Glossary
The practice of monitoring, rotating, and managing the beeswax comb within a beehive to maintain colony health. Old comb accumulates pesticide residues, disease spores, and heavy metals over time, making regular rotation essential for healthy brood rearing and quality honey production.
Every time a bee develops in a brood cell, it leaves behind a cocoon lining and fecal material. Over multiple brood cycles, cells gradually shrink in size, and the comb darkens from pale yellow to brown to nearly black. Studies have shown that old comb accumulates agricultural pesticide residues, varroa mite treatment chemicals, and environmental contaminants.
Most beekeeping experts recommend replacing 20 to 30 percent of brood comb annually, effectively cycling all comb through the hive every three to five years. This involves marking frames with the year they are first used and systematically replacing the oldest frames with fresh foundation or drawn comb each spring.
Drawn comb is one of a beekeeper's most valuable assets. Bees spend enormous energy and resources building comb (6 to 8 pounds of honey per pound of wax), so protecting drawn comb during storage between seasons is important.
The primary threat to stored comb is wax moths. Comb should be stored in sealed containers or stacked supers with paradichlorobenzene (PDB) crystals, or in conditions that prevent moth access (freezing for 48 hours kills all moth stages). Some beekeepers stack supers with good ventilation and light exposure, as wax moths prefer dark, warm, enclosed spaces.
The general recommendation is to replace 20 to 30 percent of brood comb each year, cycling all frames through within three to five years.
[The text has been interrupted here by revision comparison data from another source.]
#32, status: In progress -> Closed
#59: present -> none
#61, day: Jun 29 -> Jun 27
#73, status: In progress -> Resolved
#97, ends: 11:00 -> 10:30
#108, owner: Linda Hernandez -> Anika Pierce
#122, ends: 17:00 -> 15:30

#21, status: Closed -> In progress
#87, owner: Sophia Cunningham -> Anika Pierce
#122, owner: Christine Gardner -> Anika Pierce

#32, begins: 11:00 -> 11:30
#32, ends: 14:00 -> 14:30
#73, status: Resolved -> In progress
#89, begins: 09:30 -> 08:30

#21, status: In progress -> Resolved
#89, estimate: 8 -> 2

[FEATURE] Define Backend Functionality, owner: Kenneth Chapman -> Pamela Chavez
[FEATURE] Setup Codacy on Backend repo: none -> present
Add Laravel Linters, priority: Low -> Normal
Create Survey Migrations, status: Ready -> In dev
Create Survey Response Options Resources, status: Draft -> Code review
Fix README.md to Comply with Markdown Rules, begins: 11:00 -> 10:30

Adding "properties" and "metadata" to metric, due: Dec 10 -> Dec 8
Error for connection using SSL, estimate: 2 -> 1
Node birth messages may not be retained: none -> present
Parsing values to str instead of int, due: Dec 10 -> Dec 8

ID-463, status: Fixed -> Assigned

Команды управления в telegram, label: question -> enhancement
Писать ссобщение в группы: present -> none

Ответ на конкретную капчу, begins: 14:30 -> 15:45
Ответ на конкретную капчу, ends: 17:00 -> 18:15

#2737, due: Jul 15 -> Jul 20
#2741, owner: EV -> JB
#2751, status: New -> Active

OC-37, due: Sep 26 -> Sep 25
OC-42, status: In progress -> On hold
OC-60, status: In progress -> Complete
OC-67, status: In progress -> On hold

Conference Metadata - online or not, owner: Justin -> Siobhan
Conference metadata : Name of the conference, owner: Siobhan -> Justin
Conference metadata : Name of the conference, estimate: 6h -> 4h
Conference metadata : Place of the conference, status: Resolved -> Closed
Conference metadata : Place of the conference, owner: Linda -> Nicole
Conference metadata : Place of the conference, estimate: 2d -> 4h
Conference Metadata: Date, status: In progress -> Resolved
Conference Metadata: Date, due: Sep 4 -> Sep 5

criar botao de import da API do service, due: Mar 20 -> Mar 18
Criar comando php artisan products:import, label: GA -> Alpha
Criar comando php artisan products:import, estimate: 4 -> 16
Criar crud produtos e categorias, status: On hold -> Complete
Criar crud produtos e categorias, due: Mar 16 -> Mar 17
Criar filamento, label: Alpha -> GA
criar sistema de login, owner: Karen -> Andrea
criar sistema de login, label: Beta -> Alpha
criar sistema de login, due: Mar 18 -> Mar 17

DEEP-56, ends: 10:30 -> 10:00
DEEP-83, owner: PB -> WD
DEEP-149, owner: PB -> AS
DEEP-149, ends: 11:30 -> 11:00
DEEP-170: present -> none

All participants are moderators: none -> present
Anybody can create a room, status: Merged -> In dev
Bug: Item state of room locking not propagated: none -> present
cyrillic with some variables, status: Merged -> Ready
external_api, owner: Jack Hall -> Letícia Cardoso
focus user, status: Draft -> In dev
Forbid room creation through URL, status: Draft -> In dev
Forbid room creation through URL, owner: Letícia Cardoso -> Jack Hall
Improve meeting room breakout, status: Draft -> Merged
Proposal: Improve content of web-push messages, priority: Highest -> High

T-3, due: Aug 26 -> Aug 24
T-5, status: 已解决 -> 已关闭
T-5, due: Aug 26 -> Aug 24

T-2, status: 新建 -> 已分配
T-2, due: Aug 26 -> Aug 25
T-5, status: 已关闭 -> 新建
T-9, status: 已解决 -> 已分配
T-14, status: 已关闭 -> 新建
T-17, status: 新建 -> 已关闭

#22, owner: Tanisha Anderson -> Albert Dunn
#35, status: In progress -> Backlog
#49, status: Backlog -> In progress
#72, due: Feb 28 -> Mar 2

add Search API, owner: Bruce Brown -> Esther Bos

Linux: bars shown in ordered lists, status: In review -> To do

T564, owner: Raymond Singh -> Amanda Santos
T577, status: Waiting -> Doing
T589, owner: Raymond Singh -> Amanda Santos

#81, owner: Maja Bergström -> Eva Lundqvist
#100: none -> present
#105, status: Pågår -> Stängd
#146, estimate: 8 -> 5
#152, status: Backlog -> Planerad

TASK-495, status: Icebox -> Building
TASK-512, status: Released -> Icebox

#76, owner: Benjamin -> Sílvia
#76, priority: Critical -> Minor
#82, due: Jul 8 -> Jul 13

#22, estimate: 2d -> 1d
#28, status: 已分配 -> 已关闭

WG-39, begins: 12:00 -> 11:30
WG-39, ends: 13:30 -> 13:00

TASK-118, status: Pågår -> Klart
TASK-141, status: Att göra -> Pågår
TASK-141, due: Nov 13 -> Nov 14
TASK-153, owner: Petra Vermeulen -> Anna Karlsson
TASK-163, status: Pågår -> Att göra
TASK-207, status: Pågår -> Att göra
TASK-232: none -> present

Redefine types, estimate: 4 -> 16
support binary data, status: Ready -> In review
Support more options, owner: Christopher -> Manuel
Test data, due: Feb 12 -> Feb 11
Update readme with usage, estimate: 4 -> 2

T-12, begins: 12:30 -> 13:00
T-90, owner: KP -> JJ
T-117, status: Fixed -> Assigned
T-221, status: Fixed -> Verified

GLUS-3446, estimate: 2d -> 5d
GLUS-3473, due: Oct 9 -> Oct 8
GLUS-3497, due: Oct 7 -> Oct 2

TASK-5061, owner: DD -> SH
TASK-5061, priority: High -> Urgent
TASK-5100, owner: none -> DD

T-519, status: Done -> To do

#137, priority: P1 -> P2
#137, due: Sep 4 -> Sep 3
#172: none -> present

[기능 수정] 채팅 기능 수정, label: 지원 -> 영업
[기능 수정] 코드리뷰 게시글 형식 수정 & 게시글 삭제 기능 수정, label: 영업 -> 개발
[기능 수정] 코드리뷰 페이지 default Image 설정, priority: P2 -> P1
This can be done by marking frames with the year they enter service and systematically moving the oldest frames to the outside of the brood nest for replacement.
Comb used exclusively for honey storage (supers, not brood boxes) does not accumulate cocoon linings but does darken gradually from propolis deposits. While this does not significantly affect honey quality, many beekeepers rotate honey supers on a longer cycle of five to seven years.
Old brood comb can be rendered for beeswax, though the yield is lower than from clean cappings wax due to cocoon contamination. The rendered wax can be used for candles, cosmetics, and other non-food applications. Never reuse comb from colonies that died of disease, especially AFB.